* ACTION ITEM:
Return every line of the data below with each character kept as it is and nothing changed.

※ ※ ※

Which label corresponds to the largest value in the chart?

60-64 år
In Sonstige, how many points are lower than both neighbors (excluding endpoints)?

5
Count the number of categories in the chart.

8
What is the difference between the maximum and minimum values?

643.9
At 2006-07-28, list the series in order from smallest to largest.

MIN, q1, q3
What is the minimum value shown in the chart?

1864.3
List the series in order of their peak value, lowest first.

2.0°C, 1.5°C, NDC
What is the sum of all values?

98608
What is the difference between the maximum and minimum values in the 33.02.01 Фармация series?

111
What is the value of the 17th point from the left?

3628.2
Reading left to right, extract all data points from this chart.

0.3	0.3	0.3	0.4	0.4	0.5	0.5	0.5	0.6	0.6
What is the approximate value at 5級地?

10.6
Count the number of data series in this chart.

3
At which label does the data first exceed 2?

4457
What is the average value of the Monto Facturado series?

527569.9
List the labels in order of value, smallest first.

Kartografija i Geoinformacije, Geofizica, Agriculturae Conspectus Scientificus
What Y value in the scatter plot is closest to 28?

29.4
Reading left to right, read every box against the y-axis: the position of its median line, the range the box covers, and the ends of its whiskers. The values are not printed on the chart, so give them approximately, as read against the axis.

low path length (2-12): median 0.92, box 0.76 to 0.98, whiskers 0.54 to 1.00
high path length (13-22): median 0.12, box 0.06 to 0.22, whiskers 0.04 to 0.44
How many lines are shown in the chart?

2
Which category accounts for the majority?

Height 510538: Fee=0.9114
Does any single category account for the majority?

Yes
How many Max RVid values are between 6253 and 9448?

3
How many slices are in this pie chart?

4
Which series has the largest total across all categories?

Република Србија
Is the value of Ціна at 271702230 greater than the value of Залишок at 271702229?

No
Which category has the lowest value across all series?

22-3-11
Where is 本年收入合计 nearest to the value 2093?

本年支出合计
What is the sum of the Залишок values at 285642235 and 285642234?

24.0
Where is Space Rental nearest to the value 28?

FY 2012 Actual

※ ※ ※

* SOLUTION TO THIS TASK:
Which label corresponds to the largest value in the chart?

60-64 år
In Sonstige, how many points are lower than both neighbors (excluding endpoints)?

5
Count the number of categories in the chart.

8
What is the difference between the maximum and minimum values?

643.9
At 2006-07-28, list the series in order from smallest to largest.

MIN, q1, q3
What is the minimum value shown in the chart?

1864.3
List the series in order of their peak value, lowest first.

2.0°C, 1.5°C, NDC
What is the sum of all values?

98608
What is the difference between the maximum and minimum values in the 33.02.01 Фармация series?

111
What is the value of the 17th point from the left?

3628.2
Reading left to right, extract all data points from this chart.

0.3	0.3	0.3	0.4	0.4	0.5	0.5	0.5	0.6	0.6
What is the approximate value at 5級地?

10.6
Count the number of data series in this chart.

3
At which label does the data first exceed 2?

4457
What is the average value of the Monto Facturado series?

527569.9
List the labels in order of value, smallest first.

Kartografija i Geoinformacije, Geofizica, Agriculturae Conspectus Scientificus
What Y value in the scatter plot is closest to 28?

29.4
Reading left to right, read every box against the y-axis: the position of its median line, the range the box covers, and the ends of its whiskers. The values are not printed on the chart, so give them approximately, as read against the axis.

low path length (2-12): median 0.92, box 0.76 to 0.98, whiskers 0.54 to 1.00
high path length (13-22): median 0.12, box 0.06 to 0.22, whiskers 0.04 to 0.44
How many lines are shown in the chart?

2
Which category accounts for the majority?

Height 510538: Fee=0.9114
Does any single category account for the majority?

Yes
How many Max RVid values are between 6253 and 9448?

3
How many slices are in this pie chart?

4
Which series has the largest total across all categories?

Република Србија
Is the value of Ціна at 271702230 greater than the value of Залишок at 271702229?

No
Which category has the lowest value across all series?

22-3-11
Where is 本年收入合计 nearest to the value 2093?

本年支出合计
What is the sum of the Залишок values at 285642235 and 285642234?

24.0
Where is Space Rental nearest to the value 28?

FY 2012 Actual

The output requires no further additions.